Task objective:
With the pictures left out, restate exactly the part below that opens with the line containing "Figure 2. ( a" and closes with the line containing "Figure 2 - Details".

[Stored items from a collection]
= Beginning of Section =
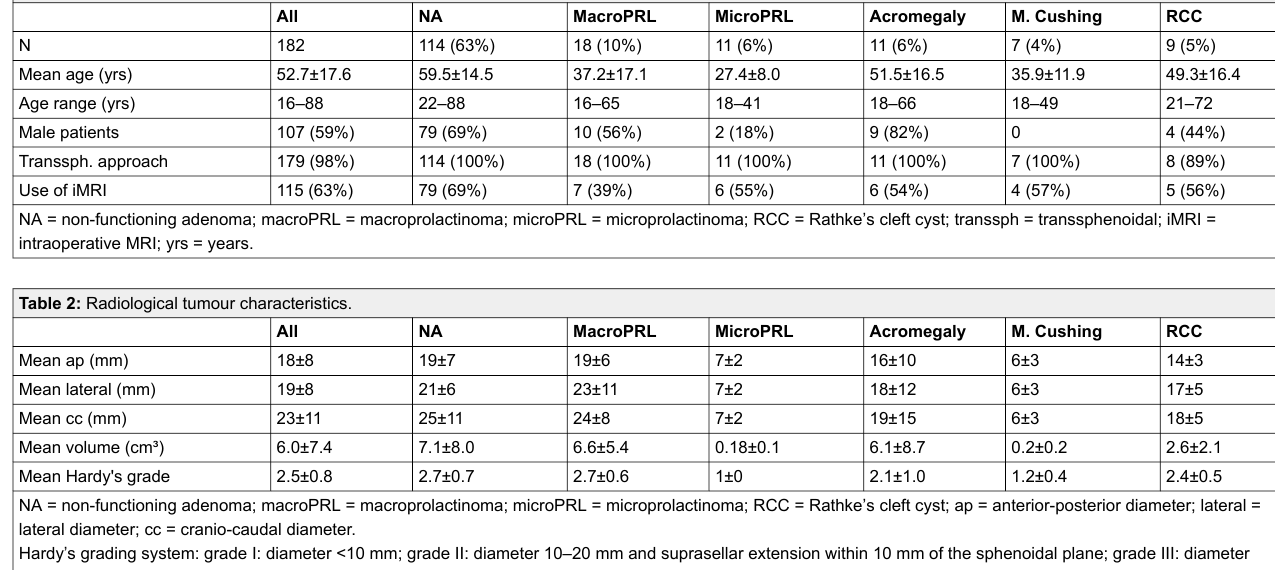
Table 1: Patients’ characteristics.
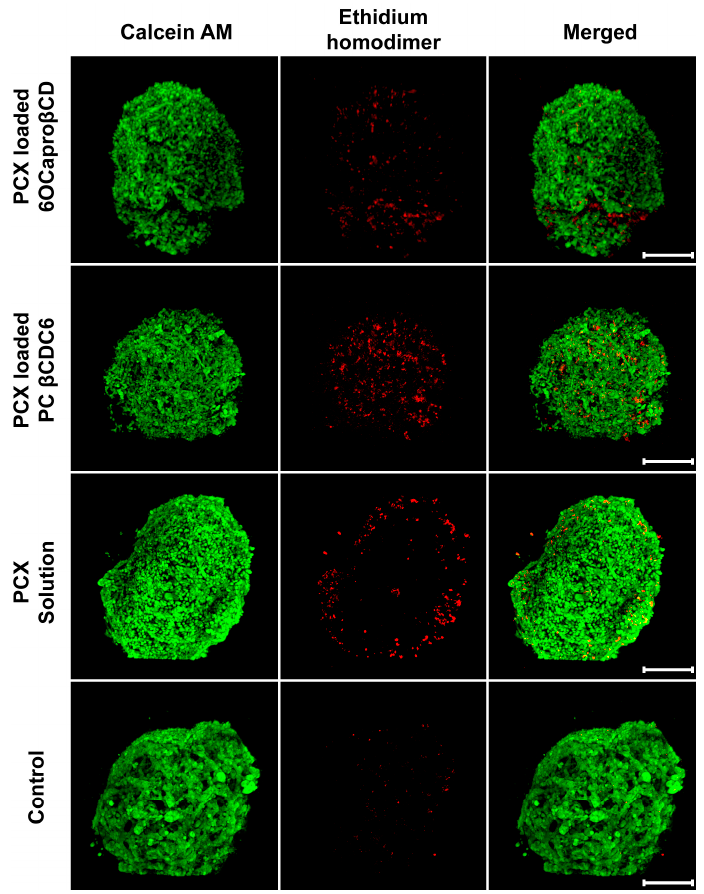
Figure 7. Antitumoral effectiveness of paclitaxel-loaded cyclodextrin nanoparticles and paclitaxel solution on 3D spherical breast tumor viability. Three-dimensional (3D) spheroids were incubated with complete DMEM alone observed as a control group. 4T1 cells were seeded at 1 × 10 4 cells per well into 96-well U-bottom plates, formulations were added to the spheroids, and the plates were returned to the incubator for 48 h of culture. Calcein AM (live, green fluorescence) and ethidium homodimer (dead, red fluorescence) reagents were added to the wells, and plates were incubated for an additional 45 min (scale bar: 500 µM).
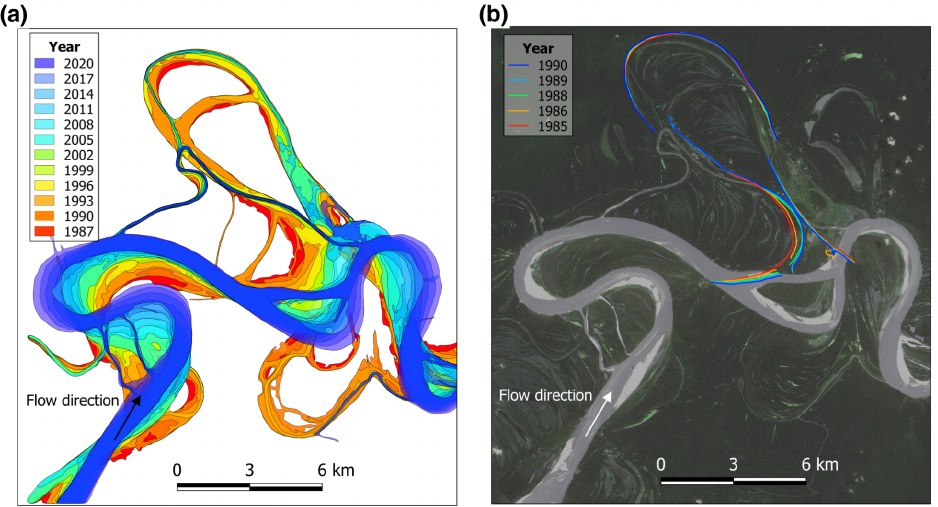
Figure 2. ( a ) Planform migration of the US bend (see Figure 1 for location) from 1987 to 2020. ( b ) The migration of the outer bank from 1985 to 1990, the interval when the neck cutoff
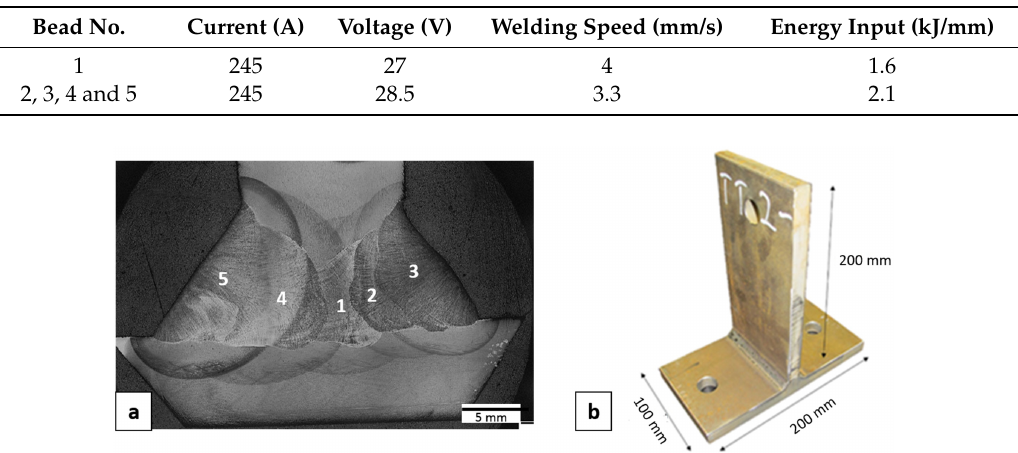
Table 3. Welding parameters.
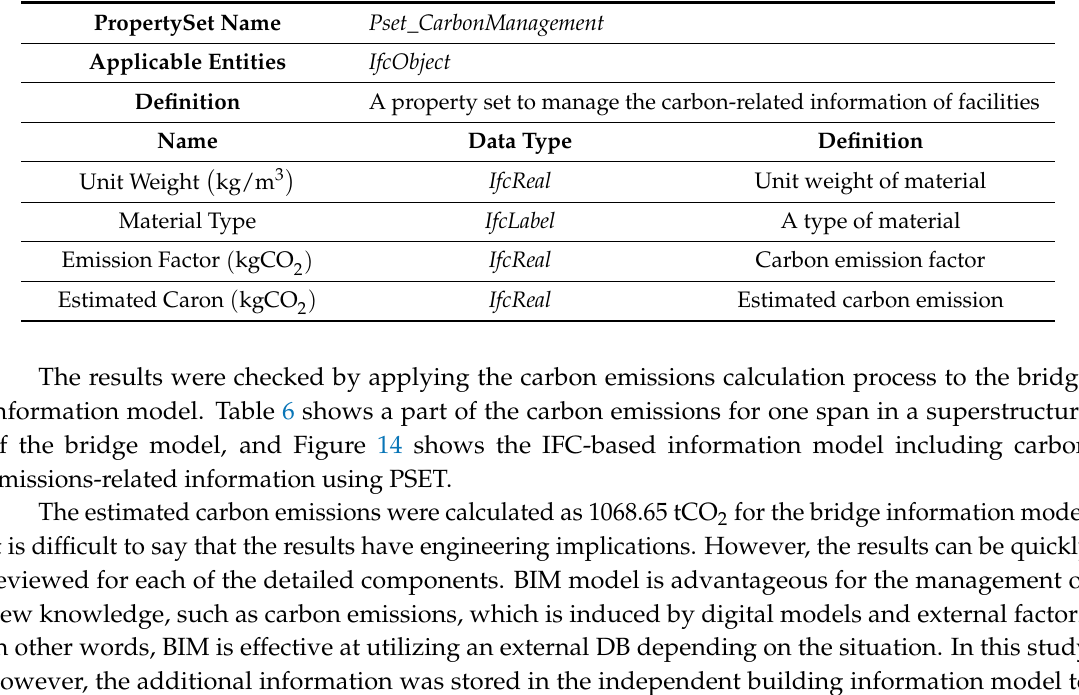
Table 5. User-defined PSET for managing the carbon related information.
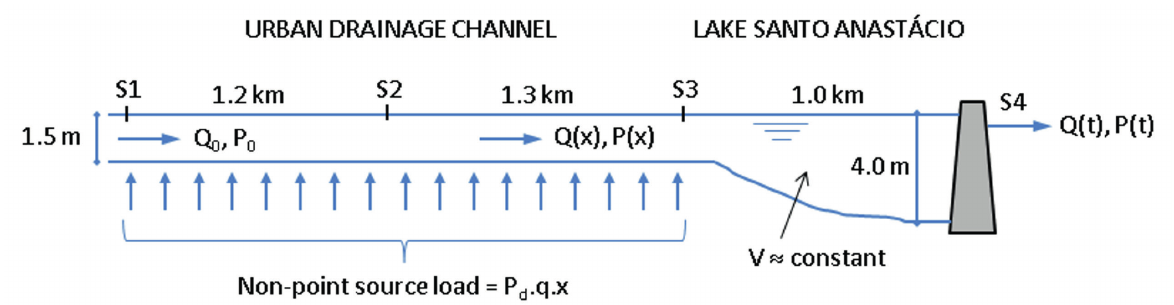
Figure 2 - Details of the urban drainage channel-shallow reservoir system. A distributed load of P from residences unconnected to the sewer system is also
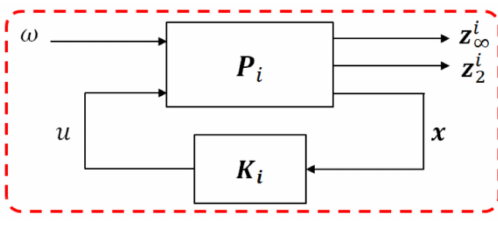
Figure 4. State feedback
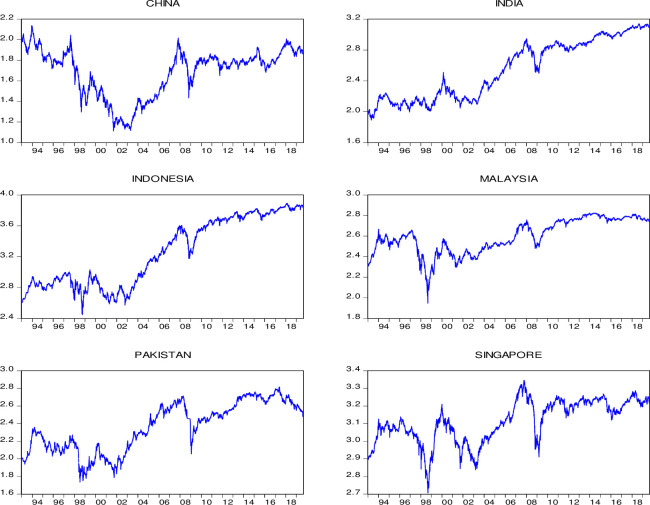
Dynamics of daily stock prices.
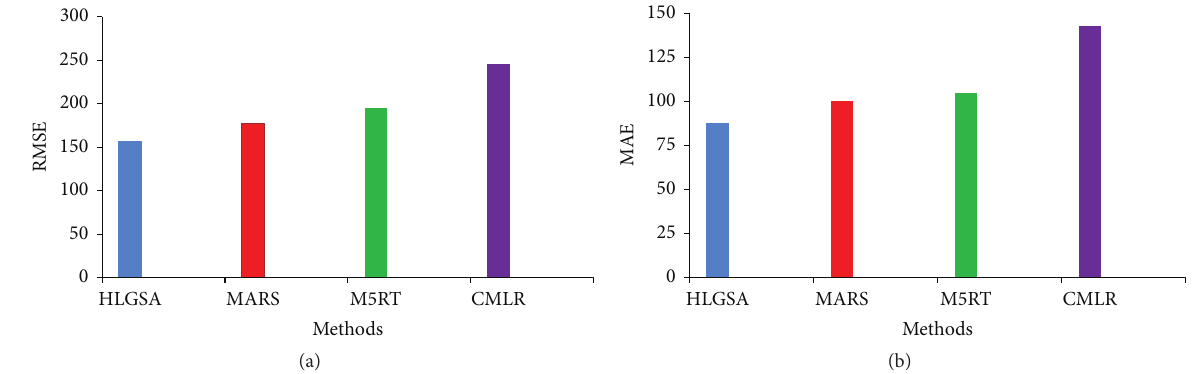
Figure 7: Overall errors of forecasted river flow using all normal models for Shyok catchment.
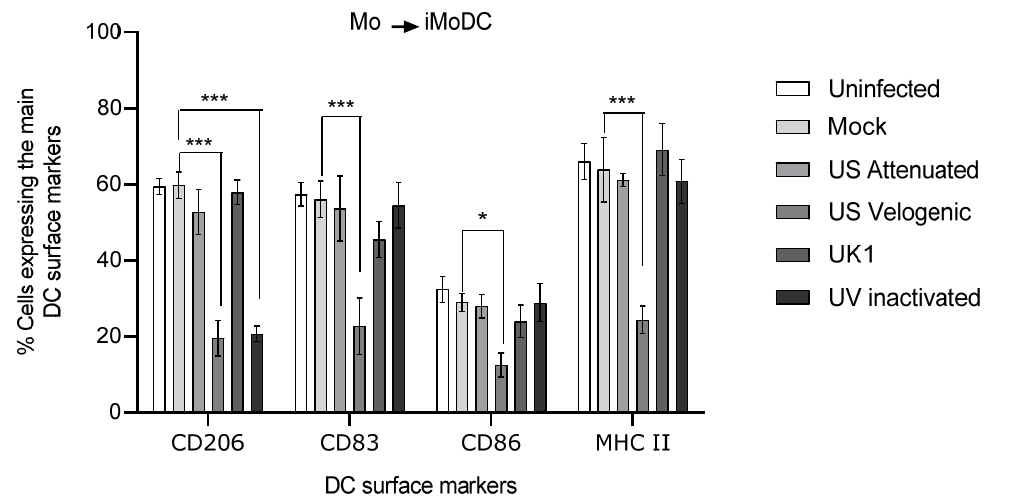
Figure 11. Effect of EAV infection on MoDC differentiation. Monocytes were inoculated at MOI of 5 with different strains of live and UV inactivated virus. Cells were incubated for 2 h after infection prior to the addition of 1000 U/mL of GM-CSF and 500 U/mL of IL-4. Cultures were incubated further for 16 h, after which cells were harvested and stained to assess phenotype by flow cytometry. For the different treatments, the same number of events (10,000) were analyzed in the target gate. There were significant differences during differentiation in the phenotype of MoDC infected with the Velogenic strain. Results were represented as the percentage surface marker expression ± SEM ( n = 6). A 2-way ANOVA with Bonferroni post-test was used to compare replicate means. * and *** indicate significant differences between sample means where p < 0.05 and 0.001.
= End of Section =
Task solution:
Figure 2. ( a ) Planform migration of the US bend (see Figure 1 for location) from 1987 to 2020. ( b ) The migration of the outer bank from 1985 to 1990, the interval when the neck cutoff
Table 3. Welding parameters.
Table 5. User-defined PSET for managing the carbon related information.
Figure 2 - Details of the urban drainage channel-shallow reservoir system. A distributed load of P from residences unconnected to the sewer system is also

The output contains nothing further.